> **Task brief**: Copy out the lines below without any changes, starting at the line containing "city: Naini Tal" and ending at the line containing "latitude: 38.9490", including both of those lines.

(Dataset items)
•••••

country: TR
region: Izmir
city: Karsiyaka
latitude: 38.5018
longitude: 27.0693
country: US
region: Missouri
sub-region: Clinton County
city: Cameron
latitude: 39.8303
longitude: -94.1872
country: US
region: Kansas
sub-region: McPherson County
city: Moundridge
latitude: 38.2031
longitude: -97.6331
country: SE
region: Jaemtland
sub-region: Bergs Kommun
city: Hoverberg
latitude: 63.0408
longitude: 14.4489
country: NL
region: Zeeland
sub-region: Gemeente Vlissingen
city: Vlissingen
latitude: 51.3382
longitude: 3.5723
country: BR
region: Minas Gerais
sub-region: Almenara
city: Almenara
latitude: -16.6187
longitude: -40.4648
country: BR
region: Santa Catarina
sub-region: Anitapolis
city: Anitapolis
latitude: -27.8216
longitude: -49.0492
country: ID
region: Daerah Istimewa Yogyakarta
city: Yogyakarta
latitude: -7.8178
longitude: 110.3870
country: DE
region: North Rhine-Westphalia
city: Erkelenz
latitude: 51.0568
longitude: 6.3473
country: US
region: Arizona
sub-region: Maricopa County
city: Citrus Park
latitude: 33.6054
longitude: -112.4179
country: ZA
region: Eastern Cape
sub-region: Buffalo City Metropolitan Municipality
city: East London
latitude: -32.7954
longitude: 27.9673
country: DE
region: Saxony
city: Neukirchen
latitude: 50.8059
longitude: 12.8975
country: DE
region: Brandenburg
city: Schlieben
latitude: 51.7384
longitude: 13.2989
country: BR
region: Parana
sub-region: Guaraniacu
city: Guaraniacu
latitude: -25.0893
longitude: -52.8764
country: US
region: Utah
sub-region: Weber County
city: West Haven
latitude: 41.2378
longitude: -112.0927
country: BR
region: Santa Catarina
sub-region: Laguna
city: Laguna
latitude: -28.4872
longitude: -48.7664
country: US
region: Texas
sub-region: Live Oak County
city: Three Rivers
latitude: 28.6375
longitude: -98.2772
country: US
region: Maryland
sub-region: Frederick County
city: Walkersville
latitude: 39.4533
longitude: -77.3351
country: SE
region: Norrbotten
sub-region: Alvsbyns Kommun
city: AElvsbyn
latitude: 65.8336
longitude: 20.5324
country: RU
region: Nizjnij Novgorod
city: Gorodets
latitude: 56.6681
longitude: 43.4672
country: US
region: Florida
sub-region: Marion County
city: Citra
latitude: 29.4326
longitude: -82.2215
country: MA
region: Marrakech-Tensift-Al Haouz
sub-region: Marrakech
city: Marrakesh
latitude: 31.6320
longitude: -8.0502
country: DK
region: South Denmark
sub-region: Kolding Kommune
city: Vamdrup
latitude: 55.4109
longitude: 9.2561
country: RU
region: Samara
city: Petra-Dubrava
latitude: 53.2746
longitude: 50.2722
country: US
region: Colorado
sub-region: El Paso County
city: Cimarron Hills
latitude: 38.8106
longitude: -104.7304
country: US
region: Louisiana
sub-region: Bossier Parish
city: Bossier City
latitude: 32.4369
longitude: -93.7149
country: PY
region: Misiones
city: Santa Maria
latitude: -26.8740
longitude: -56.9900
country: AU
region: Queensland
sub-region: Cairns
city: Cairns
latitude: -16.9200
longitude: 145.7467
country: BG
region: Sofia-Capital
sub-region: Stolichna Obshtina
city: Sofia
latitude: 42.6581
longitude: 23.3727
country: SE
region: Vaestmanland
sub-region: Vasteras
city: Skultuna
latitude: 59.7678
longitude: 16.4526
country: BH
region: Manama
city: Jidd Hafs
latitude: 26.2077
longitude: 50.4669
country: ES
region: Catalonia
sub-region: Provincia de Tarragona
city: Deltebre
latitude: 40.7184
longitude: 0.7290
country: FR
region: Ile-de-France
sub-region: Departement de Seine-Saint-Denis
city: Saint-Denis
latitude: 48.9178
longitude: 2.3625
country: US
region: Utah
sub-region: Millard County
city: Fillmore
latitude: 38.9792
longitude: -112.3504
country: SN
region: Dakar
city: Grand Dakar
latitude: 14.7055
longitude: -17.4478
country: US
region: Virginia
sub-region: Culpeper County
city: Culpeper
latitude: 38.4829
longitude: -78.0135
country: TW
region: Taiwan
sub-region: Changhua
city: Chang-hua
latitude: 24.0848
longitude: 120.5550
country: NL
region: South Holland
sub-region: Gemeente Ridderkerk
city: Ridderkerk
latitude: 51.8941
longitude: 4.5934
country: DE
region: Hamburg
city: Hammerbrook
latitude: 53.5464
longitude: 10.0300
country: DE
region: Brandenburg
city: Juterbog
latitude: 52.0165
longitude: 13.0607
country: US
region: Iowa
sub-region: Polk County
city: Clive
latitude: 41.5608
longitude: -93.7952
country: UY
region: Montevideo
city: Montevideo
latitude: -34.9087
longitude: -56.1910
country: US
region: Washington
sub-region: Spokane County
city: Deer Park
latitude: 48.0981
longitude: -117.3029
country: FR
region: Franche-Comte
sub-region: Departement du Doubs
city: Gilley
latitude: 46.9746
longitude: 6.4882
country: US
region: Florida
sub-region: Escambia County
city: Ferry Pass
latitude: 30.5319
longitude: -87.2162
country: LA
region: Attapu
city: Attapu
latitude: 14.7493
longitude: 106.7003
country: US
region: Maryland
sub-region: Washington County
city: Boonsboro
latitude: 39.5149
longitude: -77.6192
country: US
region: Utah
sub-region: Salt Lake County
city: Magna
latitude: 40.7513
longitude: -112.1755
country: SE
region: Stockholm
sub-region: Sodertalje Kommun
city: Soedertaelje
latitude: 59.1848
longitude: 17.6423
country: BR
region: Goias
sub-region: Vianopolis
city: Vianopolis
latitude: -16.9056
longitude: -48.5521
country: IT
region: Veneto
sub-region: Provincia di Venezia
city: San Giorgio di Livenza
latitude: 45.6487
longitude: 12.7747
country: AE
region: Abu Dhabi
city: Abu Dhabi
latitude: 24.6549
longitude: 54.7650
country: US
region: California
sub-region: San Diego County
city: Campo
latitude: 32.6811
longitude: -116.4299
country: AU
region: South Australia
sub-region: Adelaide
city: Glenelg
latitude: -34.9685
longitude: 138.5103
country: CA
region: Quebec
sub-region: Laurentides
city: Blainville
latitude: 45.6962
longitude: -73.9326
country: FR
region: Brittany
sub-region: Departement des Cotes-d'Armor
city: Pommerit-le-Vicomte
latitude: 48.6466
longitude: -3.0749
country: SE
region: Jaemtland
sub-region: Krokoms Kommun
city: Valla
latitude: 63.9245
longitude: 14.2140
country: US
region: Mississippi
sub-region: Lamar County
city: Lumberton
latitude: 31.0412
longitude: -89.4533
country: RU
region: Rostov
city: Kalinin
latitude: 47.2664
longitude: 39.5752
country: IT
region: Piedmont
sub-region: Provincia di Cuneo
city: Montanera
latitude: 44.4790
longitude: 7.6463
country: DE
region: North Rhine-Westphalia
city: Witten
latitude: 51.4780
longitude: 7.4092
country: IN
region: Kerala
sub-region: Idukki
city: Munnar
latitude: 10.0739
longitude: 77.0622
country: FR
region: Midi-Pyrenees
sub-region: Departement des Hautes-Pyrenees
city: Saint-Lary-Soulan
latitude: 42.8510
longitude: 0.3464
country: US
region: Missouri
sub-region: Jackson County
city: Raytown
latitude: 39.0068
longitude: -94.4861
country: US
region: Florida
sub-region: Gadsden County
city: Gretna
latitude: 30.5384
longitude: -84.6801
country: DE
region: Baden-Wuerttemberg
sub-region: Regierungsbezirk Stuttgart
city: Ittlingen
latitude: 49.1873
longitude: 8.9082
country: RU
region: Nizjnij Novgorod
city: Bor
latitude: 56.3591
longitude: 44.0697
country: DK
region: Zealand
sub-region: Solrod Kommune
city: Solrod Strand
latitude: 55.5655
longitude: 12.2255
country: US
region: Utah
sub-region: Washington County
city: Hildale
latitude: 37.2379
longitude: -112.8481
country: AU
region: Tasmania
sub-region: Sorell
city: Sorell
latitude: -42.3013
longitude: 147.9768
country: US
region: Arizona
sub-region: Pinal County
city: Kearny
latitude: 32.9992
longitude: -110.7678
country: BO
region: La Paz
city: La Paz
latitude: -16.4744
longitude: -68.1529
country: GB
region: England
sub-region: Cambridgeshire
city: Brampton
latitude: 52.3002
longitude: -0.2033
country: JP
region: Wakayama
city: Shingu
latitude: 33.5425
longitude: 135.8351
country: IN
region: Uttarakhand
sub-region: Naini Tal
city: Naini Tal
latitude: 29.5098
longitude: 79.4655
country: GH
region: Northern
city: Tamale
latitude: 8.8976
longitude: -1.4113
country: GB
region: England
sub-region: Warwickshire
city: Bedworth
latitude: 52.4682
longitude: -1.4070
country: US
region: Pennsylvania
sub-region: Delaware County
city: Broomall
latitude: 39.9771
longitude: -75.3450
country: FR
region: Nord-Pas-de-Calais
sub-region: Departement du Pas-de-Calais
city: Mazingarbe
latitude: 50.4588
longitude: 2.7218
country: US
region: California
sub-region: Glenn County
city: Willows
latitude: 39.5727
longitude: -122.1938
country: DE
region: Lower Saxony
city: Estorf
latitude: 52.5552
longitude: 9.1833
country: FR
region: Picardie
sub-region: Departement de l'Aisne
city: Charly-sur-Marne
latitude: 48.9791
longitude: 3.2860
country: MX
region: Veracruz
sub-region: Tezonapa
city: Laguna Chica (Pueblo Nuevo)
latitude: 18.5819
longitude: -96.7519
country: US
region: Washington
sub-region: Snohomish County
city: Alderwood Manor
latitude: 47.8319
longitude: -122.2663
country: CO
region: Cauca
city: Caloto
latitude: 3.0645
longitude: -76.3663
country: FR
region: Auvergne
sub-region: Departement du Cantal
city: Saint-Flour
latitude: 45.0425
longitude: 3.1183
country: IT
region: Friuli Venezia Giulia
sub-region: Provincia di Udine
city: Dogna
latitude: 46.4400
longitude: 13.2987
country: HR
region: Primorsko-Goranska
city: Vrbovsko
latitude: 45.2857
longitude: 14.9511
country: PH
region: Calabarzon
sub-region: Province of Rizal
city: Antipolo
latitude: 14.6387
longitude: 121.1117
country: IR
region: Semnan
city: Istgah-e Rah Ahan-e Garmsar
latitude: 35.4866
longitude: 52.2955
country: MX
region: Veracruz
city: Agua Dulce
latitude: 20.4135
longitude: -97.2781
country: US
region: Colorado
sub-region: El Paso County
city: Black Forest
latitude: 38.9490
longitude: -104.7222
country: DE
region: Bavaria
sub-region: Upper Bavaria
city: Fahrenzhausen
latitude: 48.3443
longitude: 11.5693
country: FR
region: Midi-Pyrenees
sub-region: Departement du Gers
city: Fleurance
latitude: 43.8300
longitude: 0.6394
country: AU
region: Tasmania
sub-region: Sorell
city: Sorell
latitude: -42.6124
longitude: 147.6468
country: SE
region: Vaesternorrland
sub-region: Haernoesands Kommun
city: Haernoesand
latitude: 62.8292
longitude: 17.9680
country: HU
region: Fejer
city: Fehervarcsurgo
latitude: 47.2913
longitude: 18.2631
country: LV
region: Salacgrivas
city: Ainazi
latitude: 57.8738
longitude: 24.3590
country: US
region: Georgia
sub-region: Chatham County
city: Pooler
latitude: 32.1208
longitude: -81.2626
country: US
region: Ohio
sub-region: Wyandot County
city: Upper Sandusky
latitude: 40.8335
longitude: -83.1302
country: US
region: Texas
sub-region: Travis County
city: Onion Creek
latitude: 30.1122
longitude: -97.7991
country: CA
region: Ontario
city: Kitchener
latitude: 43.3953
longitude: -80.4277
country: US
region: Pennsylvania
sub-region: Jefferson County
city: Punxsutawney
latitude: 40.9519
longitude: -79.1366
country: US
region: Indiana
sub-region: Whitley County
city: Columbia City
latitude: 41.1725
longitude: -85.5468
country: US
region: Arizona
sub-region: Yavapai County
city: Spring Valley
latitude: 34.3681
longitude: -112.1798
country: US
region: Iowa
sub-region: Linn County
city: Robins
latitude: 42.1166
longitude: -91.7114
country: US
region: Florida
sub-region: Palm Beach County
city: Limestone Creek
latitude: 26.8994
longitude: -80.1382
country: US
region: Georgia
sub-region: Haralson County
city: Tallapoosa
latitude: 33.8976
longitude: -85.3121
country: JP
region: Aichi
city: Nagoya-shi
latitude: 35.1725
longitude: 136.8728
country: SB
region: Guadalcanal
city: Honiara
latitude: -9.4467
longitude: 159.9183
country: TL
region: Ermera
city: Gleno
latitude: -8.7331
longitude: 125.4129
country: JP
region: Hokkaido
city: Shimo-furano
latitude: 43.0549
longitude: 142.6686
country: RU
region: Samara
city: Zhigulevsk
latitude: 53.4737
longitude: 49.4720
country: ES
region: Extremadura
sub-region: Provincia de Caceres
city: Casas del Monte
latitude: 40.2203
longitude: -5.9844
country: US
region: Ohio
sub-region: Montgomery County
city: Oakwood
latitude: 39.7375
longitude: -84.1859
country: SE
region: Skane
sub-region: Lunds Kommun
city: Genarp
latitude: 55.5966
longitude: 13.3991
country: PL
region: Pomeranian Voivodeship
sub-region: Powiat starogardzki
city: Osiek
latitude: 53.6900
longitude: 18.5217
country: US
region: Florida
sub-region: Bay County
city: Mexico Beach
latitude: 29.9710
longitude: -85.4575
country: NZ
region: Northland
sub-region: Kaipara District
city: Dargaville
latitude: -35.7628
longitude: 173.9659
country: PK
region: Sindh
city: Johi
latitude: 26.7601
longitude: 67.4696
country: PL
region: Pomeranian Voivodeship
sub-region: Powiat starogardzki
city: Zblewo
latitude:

•••••

> **Reply to the exercise**:
city: Naini Tal
latitude: 29.5098
longitude: 79.4655
country: GH
region: Northern
city: Tamale
latitude: 8.8976
longitude: -1.4113
country: GB
region: England
sub-region: Warwickshire
city: Bedworth
latitude: 52.4682
longitude: -1.4070
country: US
region: Pennsylvania
sub-region: Delaware County
city: Broomall
latitude: 39.9771
longitude: -75.3450
country: FR
region: Nord-Pas-de-Calais
sub-region: Departement du Pas-de-Calais
city: Mazingarbe
latitude: 50.4588
longitude: 2.7218
country: US
region: California
sub-region: Glenn County
city: Willows
latitude: 39.5727
longitude: -122.1938
country: DE
region: Lower Saxony
city: Estorf
latitude: 52.5552
longitude: 9.1833
country: FR
region: Picardie
sub-region: Departement de l'Aisne
city: Charly-sur-Marne
latitude: 48.9791
longitude: 3.2860
country: MX
region: Veracruz
sub-region: Tezonapa
city: Laguna Chica (Pueblo Nuevo)
latitude: 18.5819
longitude: -96.7519
country: US
region: Washington
sub-region: Snohomish County
city: Alderwood Manor
latitude: 47.8319
longitude: -122.2663
country: CO
region: Cauca
city: Caloto
latitude: 3.0645
longitude: -76.3663
country: FR
region: Auvergne
sub-region: Departement du Cantal
city: Saint-Flour
latitude: 45.0425
longitude: 3.1183
country: IT
region: Friuli Venezia Giulia
sub-region: Provincia di Udine
city: Dogna
latitude: 46.4400
longitude: 13.2987
country: HR
region: Primorsko-Goranska
city: Vrbovsko
latitude: 45.2857
longitude: 14.9511
country: PH
region: Calabarzon
sub-region: Province of Rizal
city: Antipolo
latitude: 14.6387
longitude: 121.1117
country: IR
region: Semnan
city: Istgah-e Rah Ahan-e Garmsar
latitude: 35.4866
longitude: 52.2955
country: MX
region: Veracruz
city: Agua Dulce
latitude: 20.4135
longitude: -97.2781
country: US
region: Colorado
sub-region: El Paso County
city: Black Forest
latitude: 38.9490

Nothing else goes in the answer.